Keypoint correspondence data:
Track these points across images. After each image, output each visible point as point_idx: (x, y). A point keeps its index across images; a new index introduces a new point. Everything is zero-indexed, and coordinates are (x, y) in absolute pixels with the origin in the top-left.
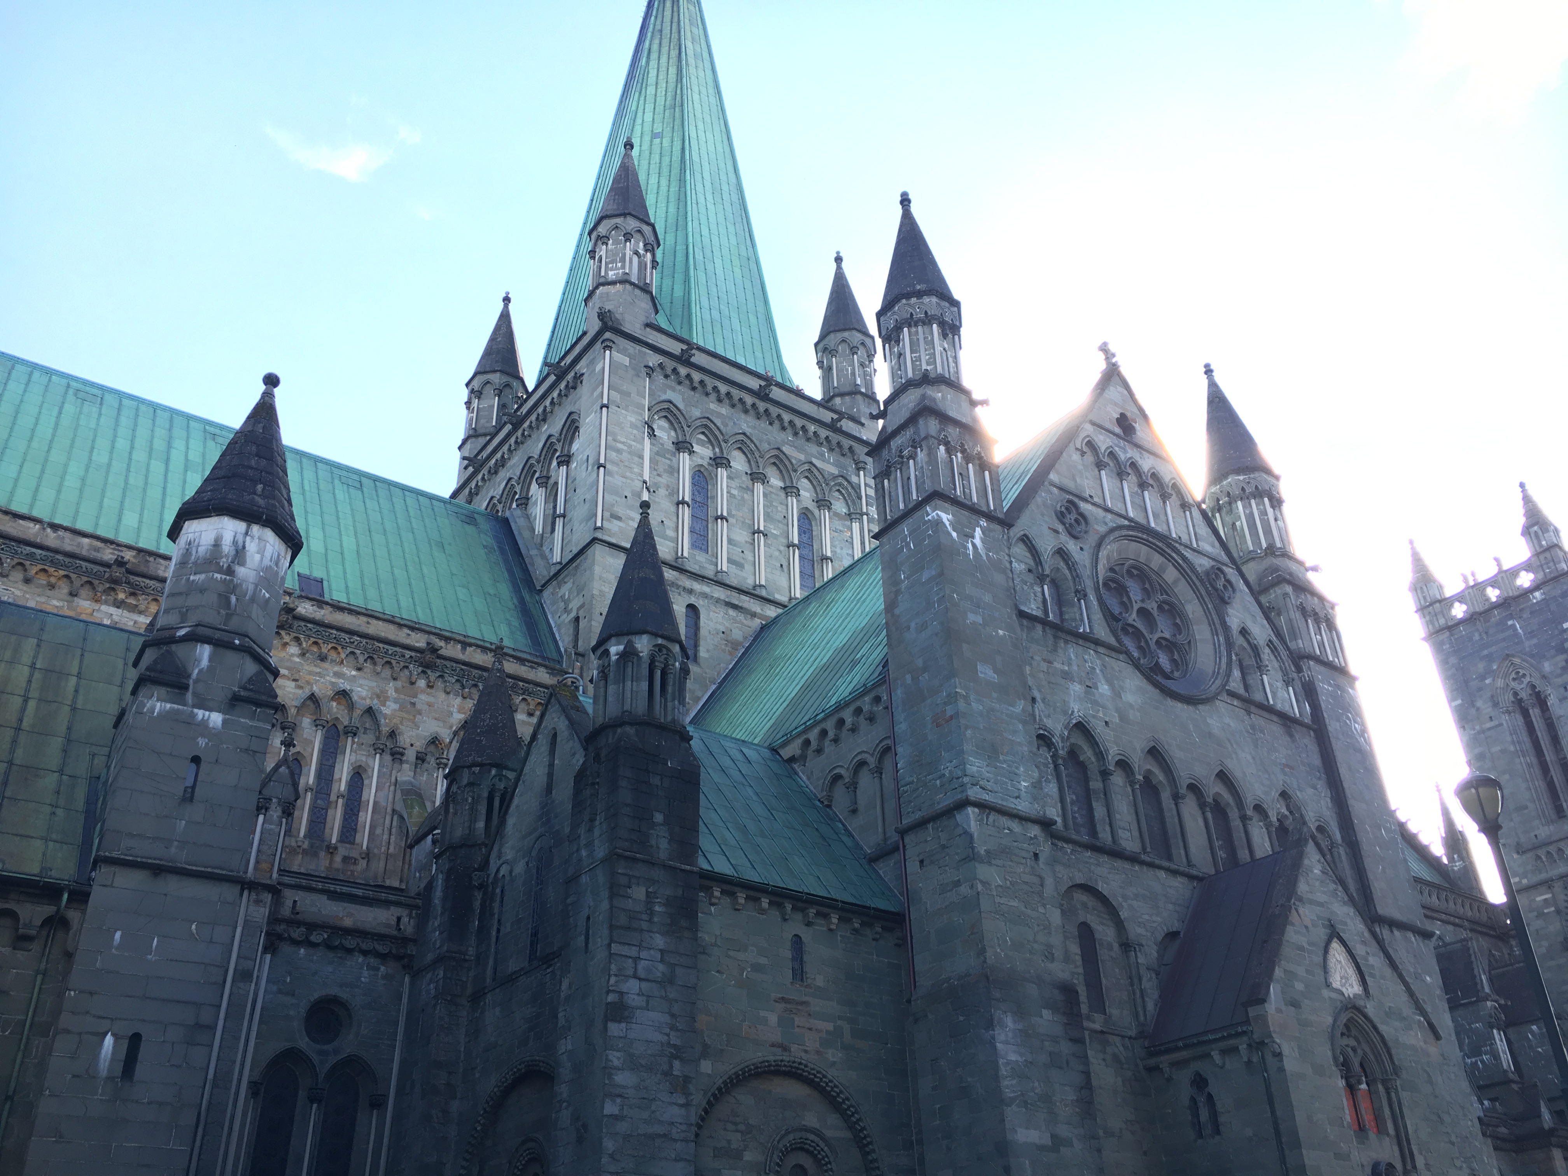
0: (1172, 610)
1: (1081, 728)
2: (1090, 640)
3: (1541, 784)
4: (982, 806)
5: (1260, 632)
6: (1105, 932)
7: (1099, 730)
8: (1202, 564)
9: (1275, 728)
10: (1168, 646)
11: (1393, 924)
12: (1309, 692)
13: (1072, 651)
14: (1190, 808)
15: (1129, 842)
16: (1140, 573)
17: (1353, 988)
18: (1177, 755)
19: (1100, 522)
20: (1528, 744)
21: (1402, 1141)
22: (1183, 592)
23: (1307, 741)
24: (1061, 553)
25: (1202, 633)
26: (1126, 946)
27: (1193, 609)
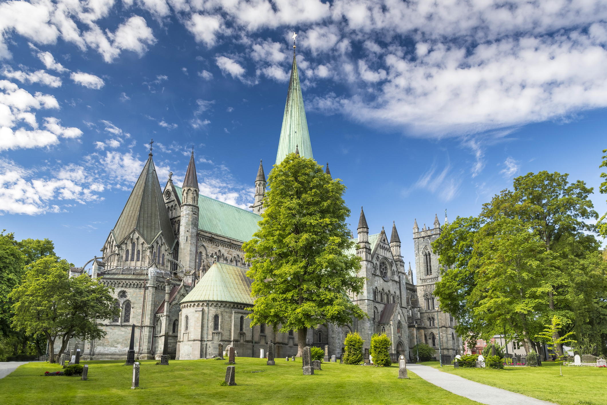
0: (386, 267)
1: (376, 288)
2: (378, 276)
3: (426, 269)
4: (368, 300)
5: (395, 269)
6: (376, 311)
7: (378, 288)
8: (390, 261)
9: (395, 283)
10: (385, 273)
11: (403, 308)
12: (399, 277)
13: (376, 277)
14: (385, 295)
15: (379, 301)
16: (383, 263)
17: (400, 319)
18: (385, 289)
19: (380, 257)
20: (426, 262)
21: (401, 334)
22: (388, 265)
23: (398, 284)
24: (376, 264)
25: (389, 271)
26: (378, 313)
27: (388, 267)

- _Task prompt_
Begin at the first line of the items and stop after the line that contains "8: (390, 261)". Change "absolute pixels" to "image pixels" in those lines, leave everything else as it is, and omit the pictures from your answer.

- _Finished task_
Track these points across images. After each image, output each visible point as point_idx: (x, y). A point keeps its index across images; a new index introduces a new point. Everything is zero-indexed, and coordinates are (x, y) in image pixels with the origin in the top-left.
0: (1172, 610)
1: (1081, 728)
2: (1090, 640)
3: (1541, 784)
4: (982, 806)
5: (1260, 632)
6: (1105, 932)
7: (1099, 730)
8: (1202, 564)
9: (1275, 728)
10: (1168, 646)
11: (1393, 924)
12: (1309, 692)
13: (1072, 651)
14: (1190, 808)
15: (1129, 842)
16: (1140, 573)
17: (1353, 988)
18: (1177, 755)
19: (1100, 522)
20: (1528, 744)
21: (1402, 1141)
22: (1183, 592)
23: (1307, 741)
24: (1061, 553)
25: (1202, 633)
26: (1126, 946)
27: (1193, 609)
0: (386, 267)
1: (376, 288)
2: (378, 276)
3: (426, 269)
4: (368, 300)
5: (395, 269)
6: (376, 311)
7: (378, 288)
8: (390, 261)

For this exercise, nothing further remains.